One woman who appeared to have mastered joy “while it’s happening” was Betsie ten Boom. Her sister Corrie wrote about it in The Hiding Place. I read this book in high school (Junior high maybe?? Both were a long time ago.), so I had to refresh myself on the details. But to this day I still remember, “Thank God for the fleas.”
In the feeble light I turned the pages. “Here it is: Comfort the frightened, help the weak, be patient with everyone. See that none of you repays evil for evil, but always seek to do good to one another and to all…” It seemed written expressly to Ravensbrük.
“Go on,” said Betsie. “That wasn’t all.”
“Oh yes: …Rejoice always, pray constantly, give thanks in all circumstances; for this is the will of God in Christ Jesus.”
“That’s it, Corrie! That’s His answer. Give thanks in all circumstances! That’s what we can do. We can start right now to thank God for every single thing about this new barracks!” I stared at her; then around me at the dark, foul-aired room.
“Such as?” I said.
“Such as being assigned here together.”
I bit my lip. “Oh yes, Lord Jesus!”
“Such as what you’re holding in your hands.” I looked down at the Bible.
“Yes! Thank You, dear Lord, that there was no inspection when we entered here! Thank You for all these women, here in this room, who will meet You in these pages.”
“Yes,” said Betsie, “Thank You for the very crowding here. Since we’re packed so close, that many more will hear!”
She looked at me expectantly. “Corrie!” she prodded.
“Oh, all right. Thank You for the jammed, crammed, stuffed, packed suffocating crowds.”
“Thank You,” Betsie went on serenely, “for the fleas and for–”
The fleas! This was too much. “Betsie, there’s no way even God can make me grateful for a flea.”
“Give thanks in all circumstances,” she quoted.“It doesn’t say, ‘in pleasant circumstances.’ Fleas are part of this place where God has put us.”
And so we stood between tiers of bunks and gave thanks for fleas. But this time I was sure Betsie was wrong.
Days later, the sisters learned how they had been blessed by the fleas.
There on the Lagerstrasse we were under rigid surveillance, guards in their warm wool capes marching constantly up and down. It was the same in the center room of the barracks: half a dozen guards or camp police always present. Yet in the large dormitory room there was almost no supervision at all. We did not understand it.
One evening I got back to the barracks late from a wood-gathering foray outside the walls. A light snow lay on the ground and it was hard to find the sticks and twigs with which a small stove was kept going in each room.
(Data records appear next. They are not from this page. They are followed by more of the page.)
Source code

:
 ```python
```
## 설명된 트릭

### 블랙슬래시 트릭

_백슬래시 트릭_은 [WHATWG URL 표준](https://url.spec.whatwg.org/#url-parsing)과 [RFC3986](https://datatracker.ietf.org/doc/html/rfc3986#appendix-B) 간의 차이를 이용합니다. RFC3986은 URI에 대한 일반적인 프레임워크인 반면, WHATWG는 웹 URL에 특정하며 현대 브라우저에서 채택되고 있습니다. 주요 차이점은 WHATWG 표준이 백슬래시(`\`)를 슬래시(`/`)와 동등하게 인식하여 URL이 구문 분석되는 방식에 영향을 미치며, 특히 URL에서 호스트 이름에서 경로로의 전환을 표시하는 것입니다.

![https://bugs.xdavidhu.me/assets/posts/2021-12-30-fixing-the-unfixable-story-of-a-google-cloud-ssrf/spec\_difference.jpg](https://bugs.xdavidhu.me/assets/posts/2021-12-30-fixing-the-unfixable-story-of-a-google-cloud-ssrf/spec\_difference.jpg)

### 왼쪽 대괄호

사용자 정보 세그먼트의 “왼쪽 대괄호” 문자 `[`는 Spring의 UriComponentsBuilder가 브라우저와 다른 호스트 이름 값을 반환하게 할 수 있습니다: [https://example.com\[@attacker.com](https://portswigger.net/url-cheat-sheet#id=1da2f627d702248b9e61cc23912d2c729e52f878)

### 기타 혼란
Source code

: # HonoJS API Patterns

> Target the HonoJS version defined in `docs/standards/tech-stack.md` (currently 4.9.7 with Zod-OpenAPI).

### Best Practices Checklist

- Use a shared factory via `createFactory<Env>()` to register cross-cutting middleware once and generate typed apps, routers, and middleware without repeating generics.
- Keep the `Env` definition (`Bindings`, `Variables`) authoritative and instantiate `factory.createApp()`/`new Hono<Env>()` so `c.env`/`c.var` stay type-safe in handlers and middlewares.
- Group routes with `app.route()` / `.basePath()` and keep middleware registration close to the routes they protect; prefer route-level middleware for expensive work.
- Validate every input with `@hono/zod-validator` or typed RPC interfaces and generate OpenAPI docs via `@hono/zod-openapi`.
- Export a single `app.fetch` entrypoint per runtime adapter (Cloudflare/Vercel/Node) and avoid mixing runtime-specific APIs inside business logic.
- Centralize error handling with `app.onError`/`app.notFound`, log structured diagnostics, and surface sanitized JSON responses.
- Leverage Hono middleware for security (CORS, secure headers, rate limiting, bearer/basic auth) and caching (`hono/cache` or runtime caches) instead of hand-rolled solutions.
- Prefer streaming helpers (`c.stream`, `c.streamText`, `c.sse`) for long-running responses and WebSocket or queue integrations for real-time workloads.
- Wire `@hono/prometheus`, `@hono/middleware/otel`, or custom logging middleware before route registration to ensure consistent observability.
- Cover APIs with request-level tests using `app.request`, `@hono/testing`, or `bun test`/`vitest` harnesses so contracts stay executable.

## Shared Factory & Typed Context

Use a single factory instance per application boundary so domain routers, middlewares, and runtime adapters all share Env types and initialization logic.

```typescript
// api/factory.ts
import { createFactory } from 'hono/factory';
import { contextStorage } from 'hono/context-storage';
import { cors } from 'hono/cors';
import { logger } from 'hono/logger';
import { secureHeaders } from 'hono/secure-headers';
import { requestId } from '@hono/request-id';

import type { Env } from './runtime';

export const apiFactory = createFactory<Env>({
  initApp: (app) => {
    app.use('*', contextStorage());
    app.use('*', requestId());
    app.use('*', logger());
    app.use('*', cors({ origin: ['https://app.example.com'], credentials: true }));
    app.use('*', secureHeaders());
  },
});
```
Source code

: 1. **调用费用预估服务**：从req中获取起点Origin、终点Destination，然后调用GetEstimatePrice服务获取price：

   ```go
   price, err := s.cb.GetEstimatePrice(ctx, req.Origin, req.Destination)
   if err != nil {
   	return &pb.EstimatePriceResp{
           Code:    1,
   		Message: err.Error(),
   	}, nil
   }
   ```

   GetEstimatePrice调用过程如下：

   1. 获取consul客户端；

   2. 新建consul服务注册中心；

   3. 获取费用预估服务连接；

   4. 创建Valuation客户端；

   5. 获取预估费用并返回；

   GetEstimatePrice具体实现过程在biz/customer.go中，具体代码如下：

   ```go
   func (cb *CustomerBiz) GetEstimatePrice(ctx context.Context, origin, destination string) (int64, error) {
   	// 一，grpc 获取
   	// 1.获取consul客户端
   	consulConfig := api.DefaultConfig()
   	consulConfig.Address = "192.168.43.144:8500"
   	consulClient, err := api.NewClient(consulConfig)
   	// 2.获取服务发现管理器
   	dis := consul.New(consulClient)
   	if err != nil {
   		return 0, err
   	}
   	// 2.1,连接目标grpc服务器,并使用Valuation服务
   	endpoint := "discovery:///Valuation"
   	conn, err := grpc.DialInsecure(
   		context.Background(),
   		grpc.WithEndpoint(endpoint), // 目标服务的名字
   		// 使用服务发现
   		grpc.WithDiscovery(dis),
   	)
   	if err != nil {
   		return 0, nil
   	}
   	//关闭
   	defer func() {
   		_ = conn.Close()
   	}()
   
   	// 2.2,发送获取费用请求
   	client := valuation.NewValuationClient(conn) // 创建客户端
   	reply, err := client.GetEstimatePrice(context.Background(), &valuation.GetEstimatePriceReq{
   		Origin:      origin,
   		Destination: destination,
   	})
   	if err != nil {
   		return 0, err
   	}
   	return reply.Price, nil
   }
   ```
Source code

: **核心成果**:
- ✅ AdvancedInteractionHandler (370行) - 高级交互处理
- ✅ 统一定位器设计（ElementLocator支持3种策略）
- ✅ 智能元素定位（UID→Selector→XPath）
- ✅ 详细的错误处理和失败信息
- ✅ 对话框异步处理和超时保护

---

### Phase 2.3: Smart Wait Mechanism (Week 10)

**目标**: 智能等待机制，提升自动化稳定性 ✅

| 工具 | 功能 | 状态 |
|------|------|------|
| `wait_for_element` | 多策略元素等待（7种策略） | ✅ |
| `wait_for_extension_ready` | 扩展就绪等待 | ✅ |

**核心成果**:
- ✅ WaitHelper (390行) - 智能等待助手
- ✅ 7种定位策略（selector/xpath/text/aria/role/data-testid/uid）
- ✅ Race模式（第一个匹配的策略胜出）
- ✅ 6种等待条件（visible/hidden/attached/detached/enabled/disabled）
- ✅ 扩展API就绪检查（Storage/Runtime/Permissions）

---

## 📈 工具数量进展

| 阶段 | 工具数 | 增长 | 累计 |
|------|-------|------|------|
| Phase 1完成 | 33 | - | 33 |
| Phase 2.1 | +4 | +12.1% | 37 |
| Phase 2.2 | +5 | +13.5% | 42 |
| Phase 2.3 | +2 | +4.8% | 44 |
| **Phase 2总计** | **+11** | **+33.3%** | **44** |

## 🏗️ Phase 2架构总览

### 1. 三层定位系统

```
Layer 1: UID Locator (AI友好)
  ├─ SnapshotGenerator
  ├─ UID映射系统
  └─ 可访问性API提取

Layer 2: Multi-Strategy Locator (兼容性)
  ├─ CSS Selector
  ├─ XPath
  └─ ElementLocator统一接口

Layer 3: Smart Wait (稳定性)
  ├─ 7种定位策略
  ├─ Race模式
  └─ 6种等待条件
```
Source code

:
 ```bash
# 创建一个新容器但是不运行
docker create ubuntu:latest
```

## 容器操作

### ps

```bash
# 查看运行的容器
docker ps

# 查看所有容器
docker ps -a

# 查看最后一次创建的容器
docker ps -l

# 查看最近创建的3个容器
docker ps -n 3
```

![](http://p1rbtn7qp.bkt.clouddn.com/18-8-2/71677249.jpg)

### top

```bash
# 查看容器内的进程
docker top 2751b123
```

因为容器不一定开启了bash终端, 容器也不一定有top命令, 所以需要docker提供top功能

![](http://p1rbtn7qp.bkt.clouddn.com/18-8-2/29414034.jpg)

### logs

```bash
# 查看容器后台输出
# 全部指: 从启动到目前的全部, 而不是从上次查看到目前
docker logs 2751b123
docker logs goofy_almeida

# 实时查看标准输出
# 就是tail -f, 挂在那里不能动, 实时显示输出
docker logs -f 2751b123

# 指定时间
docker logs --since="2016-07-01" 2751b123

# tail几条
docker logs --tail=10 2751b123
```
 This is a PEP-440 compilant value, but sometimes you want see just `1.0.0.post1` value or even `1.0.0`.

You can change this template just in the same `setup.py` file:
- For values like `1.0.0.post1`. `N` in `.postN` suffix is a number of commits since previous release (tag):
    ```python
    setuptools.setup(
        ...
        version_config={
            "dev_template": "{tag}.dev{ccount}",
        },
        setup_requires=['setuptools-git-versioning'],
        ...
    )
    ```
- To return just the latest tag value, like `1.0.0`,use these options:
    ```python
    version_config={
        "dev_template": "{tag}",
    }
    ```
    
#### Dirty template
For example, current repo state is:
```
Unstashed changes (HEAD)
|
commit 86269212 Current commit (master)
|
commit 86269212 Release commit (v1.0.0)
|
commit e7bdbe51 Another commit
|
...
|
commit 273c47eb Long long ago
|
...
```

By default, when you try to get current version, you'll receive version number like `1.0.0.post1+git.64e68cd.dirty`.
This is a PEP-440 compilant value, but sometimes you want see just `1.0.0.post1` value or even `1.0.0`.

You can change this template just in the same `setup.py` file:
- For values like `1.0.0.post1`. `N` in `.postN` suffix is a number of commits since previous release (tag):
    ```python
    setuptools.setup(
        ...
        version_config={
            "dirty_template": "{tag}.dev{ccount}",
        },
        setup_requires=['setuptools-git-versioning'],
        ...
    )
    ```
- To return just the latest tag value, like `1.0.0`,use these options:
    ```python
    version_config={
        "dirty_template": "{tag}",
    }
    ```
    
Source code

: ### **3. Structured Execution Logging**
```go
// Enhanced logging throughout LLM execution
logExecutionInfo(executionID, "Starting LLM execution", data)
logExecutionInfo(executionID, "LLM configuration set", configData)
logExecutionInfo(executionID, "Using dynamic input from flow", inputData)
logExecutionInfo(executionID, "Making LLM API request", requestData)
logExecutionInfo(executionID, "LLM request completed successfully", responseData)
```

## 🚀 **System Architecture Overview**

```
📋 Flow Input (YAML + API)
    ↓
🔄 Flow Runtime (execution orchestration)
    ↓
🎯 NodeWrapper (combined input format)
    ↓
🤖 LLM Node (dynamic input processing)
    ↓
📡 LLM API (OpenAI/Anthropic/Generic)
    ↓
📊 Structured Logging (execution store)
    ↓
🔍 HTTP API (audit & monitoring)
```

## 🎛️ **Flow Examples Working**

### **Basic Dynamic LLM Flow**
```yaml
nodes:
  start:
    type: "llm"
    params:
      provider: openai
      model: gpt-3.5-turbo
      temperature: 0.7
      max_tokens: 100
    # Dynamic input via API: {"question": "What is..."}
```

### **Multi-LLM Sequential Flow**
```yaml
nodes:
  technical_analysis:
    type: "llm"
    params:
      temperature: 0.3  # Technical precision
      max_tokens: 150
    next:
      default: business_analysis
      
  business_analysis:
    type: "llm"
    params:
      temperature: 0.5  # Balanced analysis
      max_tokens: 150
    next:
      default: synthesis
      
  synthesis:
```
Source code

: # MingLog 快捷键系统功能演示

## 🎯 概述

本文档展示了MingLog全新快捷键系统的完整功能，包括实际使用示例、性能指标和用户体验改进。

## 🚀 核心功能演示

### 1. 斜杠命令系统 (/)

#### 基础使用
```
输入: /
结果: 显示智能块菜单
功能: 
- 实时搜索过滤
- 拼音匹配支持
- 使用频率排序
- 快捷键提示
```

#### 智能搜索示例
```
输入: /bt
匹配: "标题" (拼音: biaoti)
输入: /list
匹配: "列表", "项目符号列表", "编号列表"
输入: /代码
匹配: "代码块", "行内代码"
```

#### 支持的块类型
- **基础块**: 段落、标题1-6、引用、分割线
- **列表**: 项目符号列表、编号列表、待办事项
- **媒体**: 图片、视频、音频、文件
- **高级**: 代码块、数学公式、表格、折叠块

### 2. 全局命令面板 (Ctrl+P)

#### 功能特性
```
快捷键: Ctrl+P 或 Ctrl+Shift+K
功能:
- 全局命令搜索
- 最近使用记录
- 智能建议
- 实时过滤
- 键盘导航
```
Betsie was waiting for me, as always, so that we could wait through the food line together. Her eyes were twinkling.
“You’re looking extraordinarily pleased with yourself,” I told her.
“You know, we’ve never understood why we had so much freedom in the big room,” she said. “Well–I’ve found out.”
That afternoon, she said, there’d been confusion in her knitting group about sock sizes and they’d asked the supervisor to come and settle it.
“But she wouldn’t,” said Betsie. “She wouldn’t step through the door and neither would the guards. And you know why?”
Betsie could not keep the triumph from her voice: “Because of the fleas! That’s what she said, ‘That place is crawling with fleas!’”
My mind rushed back to our first hour in this place. I remembered Betsie’s bowed head, remembered her thanks to God for creatures I could see no use for.
Thank You for the fleas! It’s practically beyond my imagination how Betsie was so grateful in the midst of their hellish circumstances, or how Paul wrote letters from jail about rejoicing always and giving thanks at all times. But surely if God commands us, it’s possible. And I can start by thanking God for my own trials, however big or small.